2.      Latar Belakang dan Urgensi Batasan Usia Perkawinan
Salah satu fenomena abad 20 di dunia Muslim adalah adanya usaha pembaharuan hukum keluarga (perkawinan, perceraian, dan warisan). Sampai tahun 1996 di Negara timur tengah misalnya hanya lima Negara yang belum memperbaharui hukum keluarga, bahkan Negara-negara ini pun sedang dalam proses pembuatan draf, yakni Emirat Arab, Saudi Arabia, Qatar, Bahrain dan Oman.[2]
Tujuan usaha pembaharuan hukum keluarga berbeda antara satu Negara dengan Negara lain, yang secara umum dapat dikelompokkan menjadi tiga kelompok. Pertama Negara yang bertujuan untuk unifikasi hukum keluarga. Alas an pembaharuan untuk unifikasi ini adalah karena adanya sejumlah mazhab yang diikuti di Negara bersangkutan yang boleh jadi terdiri dari mazhab masih dikalangan sunni, namun juga boleh juga antara sunni dan syi’i. kedua, untuk pengangkatan status wanita. Undang-undang perkawinan mesir dan Indonesia masuk dalam kelompok ini. Ketua, untuk merespon perkembangan dan tuntutan zaman karena konsop fiqih tradisional dianggap kurang mampu menjawabnya.
Di Indonesia, undang-undang pertama tentang perkawinan dan perceraian, yang sekaligus dikelompokkan sebagai susha pembaharuan pertama adalah dengan diperkenalkannya UU No. 22 Tahun 1946. pertamaUndang-undang ini hanya berlaku untuk wilayah pulau jawa yang kemudian Undang-Undang pertama tentang perkawinan yang lahir setelah Indonesia merdeka ini diperluas wilayah berlakunya untuk seluruh Indonesia dengan Undang-Undang No. 32 Tahun 1954, yakni undang-undang tentang Pencatatan Nikah, Talak dan Rujuk. Keberadaan Undang-Undang No. 22 Tahun 1946 ini adalah sebagai kelanjutan dari stbl. No. 198 tahun 1895.
Undang-Undang No. 22 Tahun 1946 ini diikuti dengan lahirnya Undang-Undang No. 1 tahun 1974 yang berlaku secara efektif sejak tanggal 1 Oktober 1975 ini adalah Undang-undang pertama yang mencakup seluruh unsur-unsur dalam perkawinan dan perceraian. Undang-Undang ini terdir dari 14 Bab dan 67 pasal.
Meskipun secara terang-terangan tidak ada petunjuk Al-Quran atau Hadis Nabi tentang batas usia perkawinan, namun ada ayat Al-Quran dan begitu pula ada hadis Nabi yang secara tidak langsung mengisyaratkan batas usia tertentu.[3]
Adapun Al-Quran adalah firman Allah dalam surat An-Nisa’ ayat 6 :
“ Dan ujilah anak yatim itu sampai mereka cukup umur untuk kawin. kemudian jika menurut pendapatmu mereka telah cerdas (pandai memelihara harta), Maka serahkanlah kepada mereka harta-hartanya. dan janganlah kamu Makan harta anak yatim lebih dari batas kepatutan dan (janganlah kamu) tergesa-gesa (membelanjakannya) sebelum mereka dewasa. barang siapa (di antara pemelihara itu) mampu, Maka hendaklah ia menahan diri (dari memakan harta anak yatim itu) dan Barangsiapa yang miskin, Maka bolehlah ia Makan harta itu menurut yang patut. kemudian apabila kamu menyerahkan harta kepada mereka, Maka hendaklah kamu adakan saksi-saksi (tentang penyerahan itu) bagi mereka. dan cukuplah Allah sebagai Pengawas (atas persaksian itu).

▶ **DATA YANG DITAMPILKAN**
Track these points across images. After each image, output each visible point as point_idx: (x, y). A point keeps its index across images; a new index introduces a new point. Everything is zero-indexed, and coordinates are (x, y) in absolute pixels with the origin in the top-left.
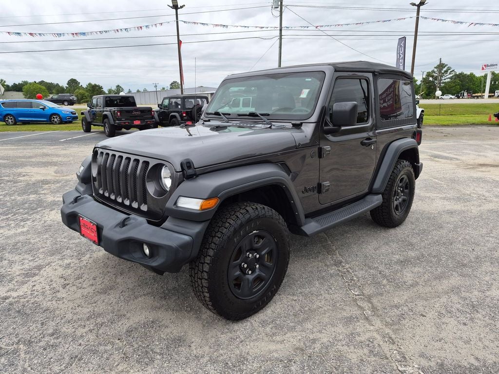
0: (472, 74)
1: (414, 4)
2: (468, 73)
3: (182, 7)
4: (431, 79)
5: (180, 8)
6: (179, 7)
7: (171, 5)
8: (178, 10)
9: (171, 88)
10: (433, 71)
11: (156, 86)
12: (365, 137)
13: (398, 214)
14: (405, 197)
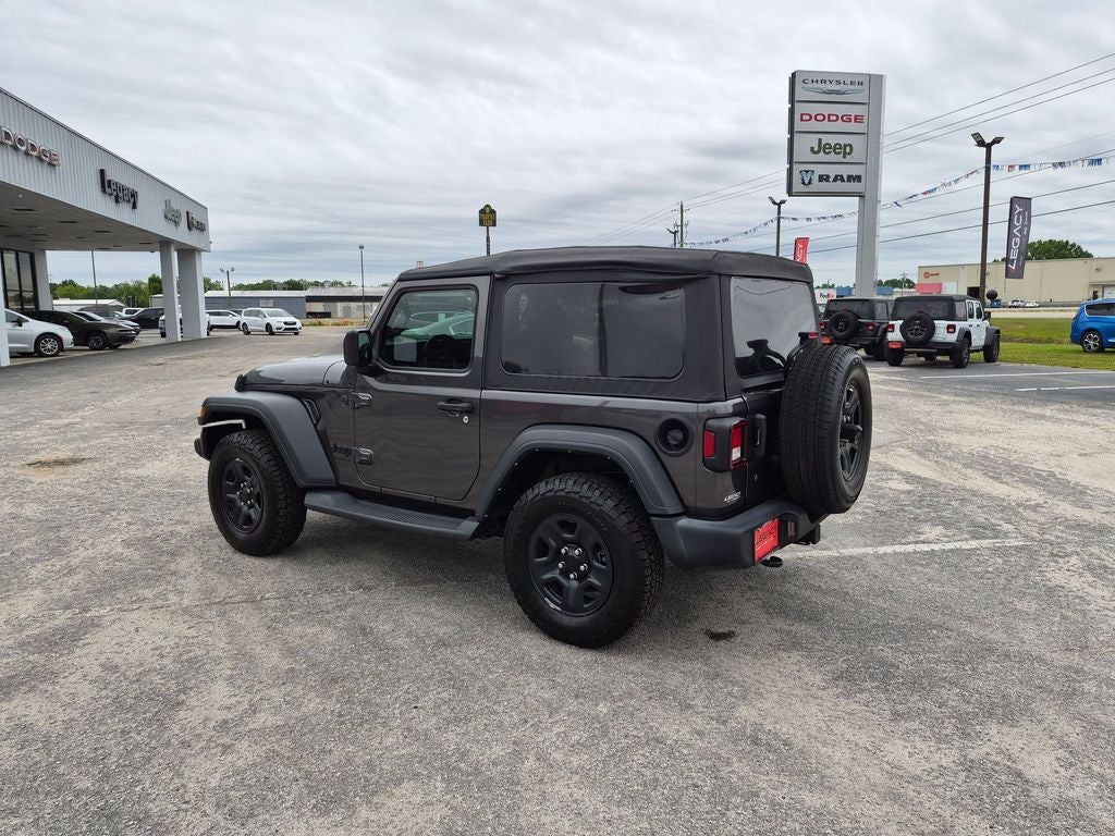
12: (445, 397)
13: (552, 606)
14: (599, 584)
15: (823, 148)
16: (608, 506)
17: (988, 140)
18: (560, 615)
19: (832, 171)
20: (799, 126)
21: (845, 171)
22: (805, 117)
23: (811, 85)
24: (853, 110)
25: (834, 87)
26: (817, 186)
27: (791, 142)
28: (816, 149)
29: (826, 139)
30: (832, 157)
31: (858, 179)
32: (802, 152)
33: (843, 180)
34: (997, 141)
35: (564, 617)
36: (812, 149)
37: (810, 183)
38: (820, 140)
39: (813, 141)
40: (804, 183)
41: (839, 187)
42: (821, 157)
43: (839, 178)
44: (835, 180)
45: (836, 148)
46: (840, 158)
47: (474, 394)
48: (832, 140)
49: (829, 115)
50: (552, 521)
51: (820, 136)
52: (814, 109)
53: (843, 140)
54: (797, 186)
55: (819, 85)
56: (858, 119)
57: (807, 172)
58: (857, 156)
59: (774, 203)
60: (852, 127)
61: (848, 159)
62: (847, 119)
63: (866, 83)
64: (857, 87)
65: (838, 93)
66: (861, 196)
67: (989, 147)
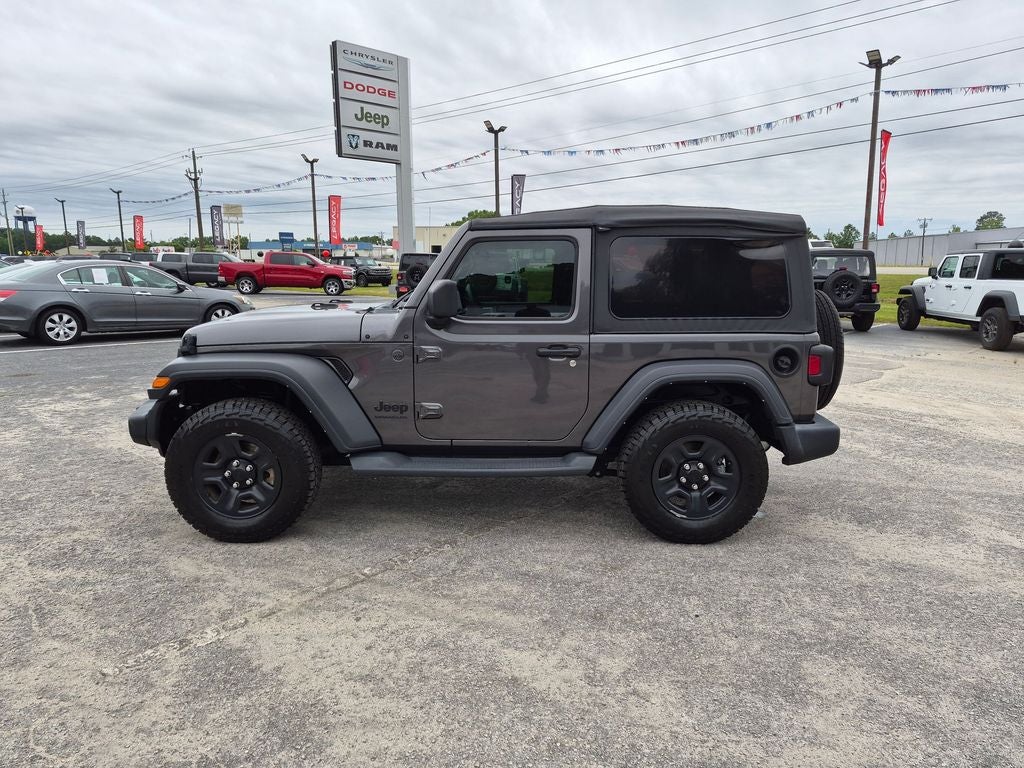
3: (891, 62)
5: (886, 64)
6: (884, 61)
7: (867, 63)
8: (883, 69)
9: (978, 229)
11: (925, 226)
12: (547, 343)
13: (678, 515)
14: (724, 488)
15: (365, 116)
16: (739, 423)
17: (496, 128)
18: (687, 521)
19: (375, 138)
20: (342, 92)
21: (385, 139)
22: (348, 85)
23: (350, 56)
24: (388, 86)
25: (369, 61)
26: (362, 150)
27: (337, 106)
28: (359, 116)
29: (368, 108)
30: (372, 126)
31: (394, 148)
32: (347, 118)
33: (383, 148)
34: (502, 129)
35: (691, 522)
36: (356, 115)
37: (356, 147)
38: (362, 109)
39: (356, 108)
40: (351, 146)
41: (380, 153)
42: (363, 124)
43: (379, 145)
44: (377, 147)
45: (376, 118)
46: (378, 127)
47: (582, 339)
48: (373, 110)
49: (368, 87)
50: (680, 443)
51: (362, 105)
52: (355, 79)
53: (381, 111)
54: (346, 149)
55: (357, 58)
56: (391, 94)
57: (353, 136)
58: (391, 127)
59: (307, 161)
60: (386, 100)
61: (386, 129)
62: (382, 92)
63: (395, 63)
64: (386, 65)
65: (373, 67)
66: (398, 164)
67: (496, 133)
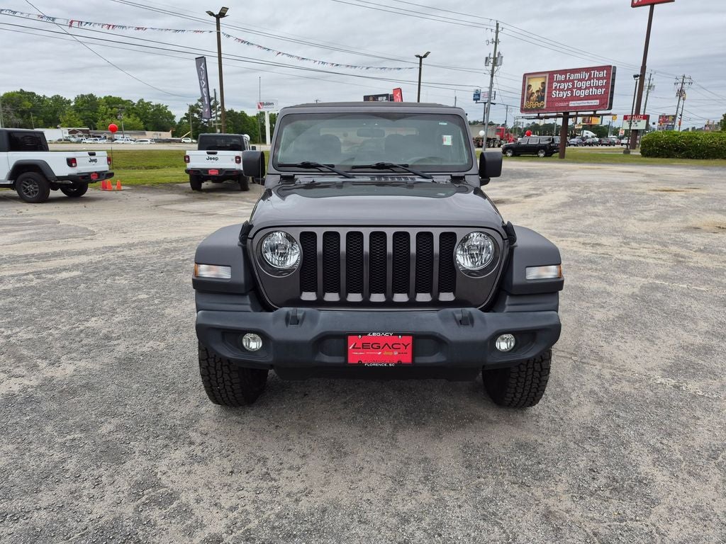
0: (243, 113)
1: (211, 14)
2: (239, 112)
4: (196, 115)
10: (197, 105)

---

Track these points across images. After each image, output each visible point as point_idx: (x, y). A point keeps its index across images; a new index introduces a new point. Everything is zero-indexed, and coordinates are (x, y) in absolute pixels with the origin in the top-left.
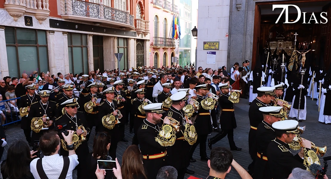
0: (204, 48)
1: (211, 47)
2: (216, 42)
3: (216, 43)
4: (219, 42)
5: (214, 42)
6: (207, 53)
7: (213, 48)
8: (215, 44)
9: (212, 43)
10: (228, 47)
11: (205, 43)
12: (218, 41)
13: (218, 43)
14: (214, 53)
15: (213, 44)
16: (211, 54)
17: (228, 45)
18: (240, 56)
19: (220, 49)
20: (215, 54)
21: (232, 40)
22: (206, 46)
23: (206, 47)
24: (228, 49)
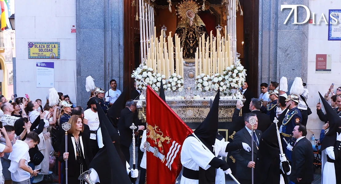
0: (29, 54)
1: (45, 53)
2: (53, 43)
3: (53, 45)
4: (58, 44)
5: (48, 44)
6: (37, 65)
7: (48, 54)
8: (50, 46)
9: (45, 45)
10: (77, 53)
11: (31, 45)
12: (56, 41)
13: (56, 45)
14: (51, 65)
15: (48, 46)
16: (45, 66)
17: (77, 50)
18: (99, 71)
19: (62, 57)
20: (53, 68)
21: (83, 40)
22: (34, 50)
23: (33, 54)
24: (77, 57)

▶ **ARAHAN 1**
Menurut teks sumber, negara Timur Tengah mana saja yang sampai tahun 1996 belum memperbarui hukum keluarganya? Sebutkan semuanya.
▶ **ARAHAN 2**
Jawab tiga pertanyaan berikut berdasarkan teks sumber.
(a) Pada awalnya, UU No. 22 Tahun 1946 hanya berlaku untuk wilayah mana?
(b) Berapa jumlah bab dan pasal dalam UU No. 1 tahun 1974?
(c) Surat dan ayat Al-Quran apa yang dikutip?
▶ **ARAHAN 3**
Tuliskan kembali bagian teks sumber antara "Undang-Undang No. 22 Tahun 1946 ini diikuti" dan "dan 67 pasal.", termasuk kedua bagian itu.

▶ **JAWABAN 1**
Emirat Arab, Saudi Arabia, Qatar, Bahrain, dan Oman.

▶ **JAWABAN 2**
(a) Pulau Jawa.
(b) 14 bab dan 67 pasal.
(c) Surat An-Nisa' ayat 6.

▶ **JAWABAN 3**
Undang-Undang No. 22 Tahun 1946 ini diikuti dengan lahirnya Undang-Undang No. 1 tahun 1974 yang berlaku secara efektif sejak tanggal 1 Oktober 1975 ini adalah Undang-undang pertama yang mencakup seluruh unsur-unsur dalam perkawinan dan perceraian. Undang-Undang ini terdir dari 14 Bab dan 67 pasal.